> **Supplied information**
--------------------------------------------------
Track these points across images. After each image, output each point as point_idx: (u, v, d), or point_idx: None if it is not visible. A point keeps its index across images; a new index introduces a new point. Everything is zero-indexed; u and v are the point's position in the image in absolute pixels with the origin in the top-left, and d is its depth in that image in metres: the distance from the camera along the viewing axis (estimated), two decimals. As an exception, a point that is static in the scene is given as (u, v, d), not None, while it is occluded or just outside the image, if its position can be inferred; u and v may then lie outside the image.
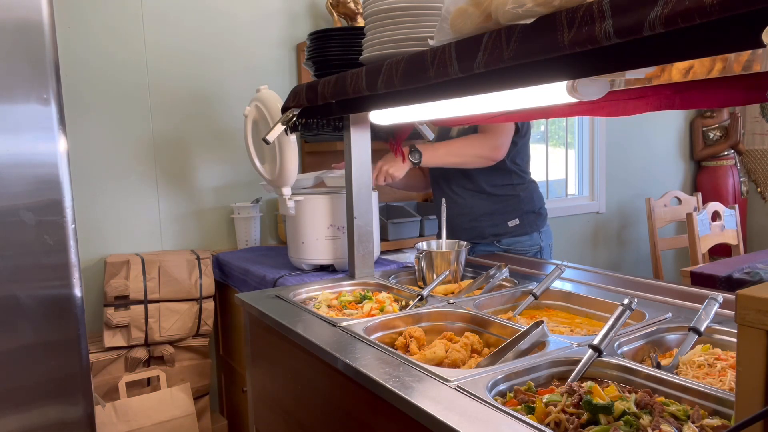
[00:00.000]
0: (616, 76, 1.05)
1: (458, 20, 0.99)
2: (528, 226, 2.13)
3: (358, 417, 1.13)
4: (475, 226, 2.13)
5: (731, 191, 4.32)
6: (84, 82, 2.32)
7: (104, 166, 2.38)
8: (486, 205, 2.11)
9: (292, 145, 1.76)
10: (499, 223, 2.12)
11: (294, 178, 1.82)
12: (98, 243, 2.39)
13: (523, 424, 0.82)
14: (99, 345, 2.18)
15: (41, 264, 1.38)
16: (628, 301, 1.11)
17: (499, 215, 2.11)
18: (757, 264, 2.32)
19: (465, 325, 1.36)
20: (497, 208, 2.11)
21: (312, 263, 1.97)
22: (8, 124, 1.32)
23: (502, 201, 2.12)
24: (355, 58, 1.50)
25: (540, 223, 2.18)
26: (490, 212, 2.11)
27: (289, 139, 1.75)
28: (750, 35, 0.61)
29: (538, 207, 2.18)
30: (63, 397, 1.43)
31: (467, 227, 2.14)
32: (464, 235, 2.13)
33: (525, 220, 2.13)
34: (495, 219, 2.11)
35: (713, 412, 0.87)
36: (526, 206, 2.14)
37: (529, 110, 1.60)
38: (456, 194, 2.14)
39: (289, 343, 1.37)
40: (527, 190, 2.16)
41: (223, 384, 2.61)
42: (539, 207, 2.18)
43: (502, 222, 2.12)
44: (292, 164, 1.79)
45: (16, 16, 1.31)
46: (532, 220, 2.15)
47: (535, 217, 2.16)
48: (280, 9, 2.72)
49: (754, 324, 0.56)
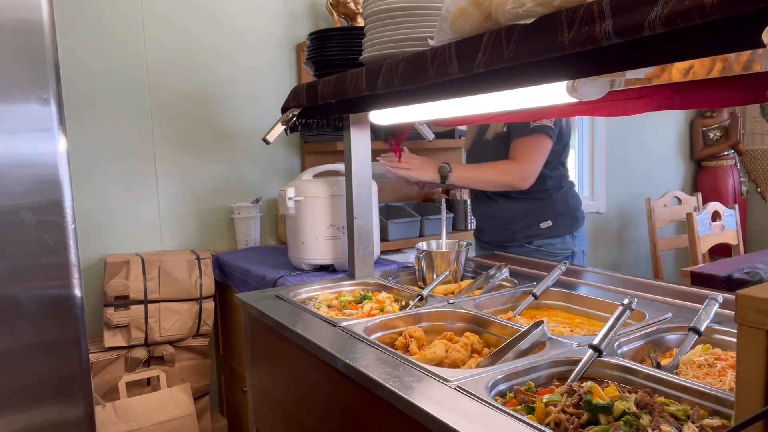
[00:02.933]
0: (616, 76, 1.05)
1: (458, 20, 0.99)
2: (561, 228, 2.10)
3: (357, 417, 1.13)
4: (508, 229, 2.12)
5: (731, 191, 4.32)
6: (84, 82, 2.32)
7: (104, 166, 2.38)
8: (518, 207, 2.09)
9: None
10: (531, 225, 2.09)
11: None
12: (98, 243, 2.39)
13: (523, 424, 0.82)
14: (99, 345, 2.17)
15: (41, 264, 1.38)
16: (628, 301, 1.11)
17: (531, 217, 2.09)
18: (757, 264, 2.32)
19: (465, 325, 1.36)
20: (529, 210, 2.09)
21: (312, 263, 1.97)
22: (8, 124, 1.32)
23: (534, 203, 2.09)
24: (355, 58, 1.50)
25: (574, 226, 2.13)
26: (523, 214, 2.09)
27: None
28: (750, 35, 0.61)
29: (573, 209, 2.14)
30: (63, 397, 1.43)
31: (498, 229, 2.14)
32: (495, 237, 2.15)
33: (558, 222, 2.09)
34: (527, 221, 2.09)
35: (713, 412, 0.87)
36: (559, 208, 2.10)
37: (529, 110, 1.61)
38: (488, 197, 2.12)
39: (289, 343, 1.37)
40: (561, 192, 2.12)
41: (223, 384, 2.61)
42: (574, 209, 2.14)
43: (534, 224, 2.09)
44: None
45: (16, 16, 1.31)
46: (566, 223, 2.11)
47: (569, 219, 2.12)
48: (280, 9, 2.72)
49: (754, 324, 0.56)
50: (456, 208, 3.00)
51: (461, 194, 2.99)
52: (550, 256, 2.09)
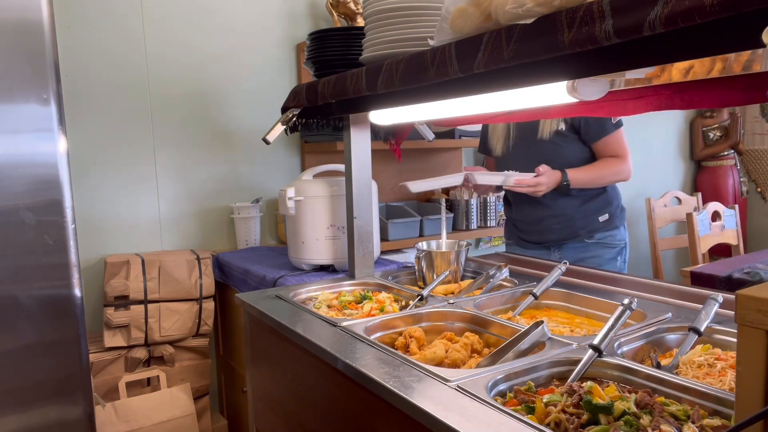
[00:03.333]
0: (616, 76, 1.05)
1: (458, 20, 0.99)
2: (617, 219, 2.17)
3: (358, 417, 1.13)
4: (568, 226, 2.15)
5: (731, 191, 4.32)
6: (84, 82, 2.32)
7: (104, 166, 2.38)
8: (576, 204, 2.13)
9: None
10: (591, 220, 2.14)
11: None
12: (98, 243, 2.39)
13: (523, 424, 0.82)
14: (99, 345, 2.17)
15: (41, 264, 1.38)
16: (628, 301, 1.11)
17: (591, 212, 2.14)
18: (757, 264, 2.31)
19: (465, 325, 1.36)
20: (588, 206, 2.13)
21: (312, 263, 1.97)
22: (8, 124, 1.32)
23: (592, 198, 2.14)
24: (355, 58, 1.50)
25: (623, 217, 2.21)
26: (582, 210, 2.13)
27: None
28: (750, 35, 0.61)
29: (621, 201, 2.22)
30: (63, 397, 1.43)
31: (558, 227, 2.16)
32: (555, 235, 2.16)
33: (613, 215, 2.17)
34: (587, 217, 2.14)
35: (713, 412, 0.87)
36: (614, 200, 2.18)
37: (529, 110, 1.61)
38: (545, 196, 2.11)
39: (289, 343, 1.37)
40: (613, 185, 2.19)
41: (223, 384, 2.61)
42: (621, 201, 2.22)
43: (593, 218, 2.14)
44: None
45: (16, 16, 1.31)
46: (619, 214, 2.19)
47: (621, 211, 2.20)
48: (280, 9, 2.72)
49: (754, 324, 0.56)
50: (456, 208, 3.00)
51: (461, 194, 2.99)
52: (608, 248, 2.15)
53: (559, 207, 2.13)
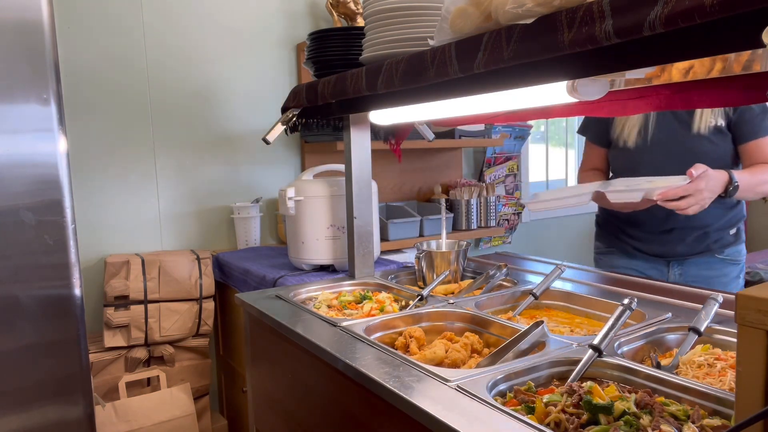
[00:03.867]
0: (616, 76, 1.05)
1: (458, 20, 0.99)
2: (742, 233, 1.91)
3: (358, 417, 1.13)
4: (702, 239, 1.85)
5: (731, 191, 4.32)
6: (84, 82, 2.32)
7: (104, 166, 2.38)
8: (719, 215, 1.83)
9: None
10: (725, 234, 1.87)
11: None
12: (98, 243, 2.39)
13: (523, 424, 0.82)
14: (99, 345, 2.18)
15: (41, 264, 1.38)
16: (628, 301, 1.11)
17: (726, 225, 1.87)
18: (757, 264, 2.31)
19: (465, 325, 1.36)
20: (723, 217, 1.85)
21: (312, 263, 1.97)
22: (8, 124, 1.32)
23: (732, 209, 1.86)
24: (355, 58, 1.50)
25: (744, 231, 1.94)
--------------------------------------------------
> **Work request**
In the data above, which lines lie between the line with "8: (486, 205, 2.11)" and the line with "46: (532, 220, 2.15)", inclusive? Print those lines exactly and nothing else.

> **Result**
8: (486, 205, 2.11)
9: (292, 145, 1.76)
10: (499, 223, 2.12)
11: (294, 178, 1.82)
12: (98, 243, 2.39)
13: (523, 424, 0.82)
14: (99, 345, 2.18)
15: (41, 264, 1.38)
16: (628, 301, 1.11)
17: (499, 215, 2.11)
18: (757, 264, 2.32)
19: (465, 325, 1.36)
20: (497, 208, 2.11)
21: (312, 263, 1.97)
22: (8, 124, 1.32)
23: (502, 201, 2.12)
24: (355, 58, 1.50)
25: (540, 223, 2.18)
26: (490, 212, 2.11)
27: (289, 139, 1.75)
28: (750, 35, 0.61)
29: (538, 207, 2.18)
30: (63, 397, 1.43)
31: (467, 227, 2.14)
32: (464, 235, 2.13)
33: (525, 220, 2.13)
34: (495, 219, 2.11)
35: (713, 412, 0.87)
36: (526, 206, 2.14)
37: (529, 110, 1.60)
38: (456, 194, 2.14)
39: (289, 343, 1.37)
40: (527, 190, 2.16)
41: (223, 384, 2.61)
42: (539, 207, 2.18)
43: (502, 222, 2.12)
44: (292, 164, 1.79)
45: (16, 16, 1.31)
46: (532, 220, 2.15)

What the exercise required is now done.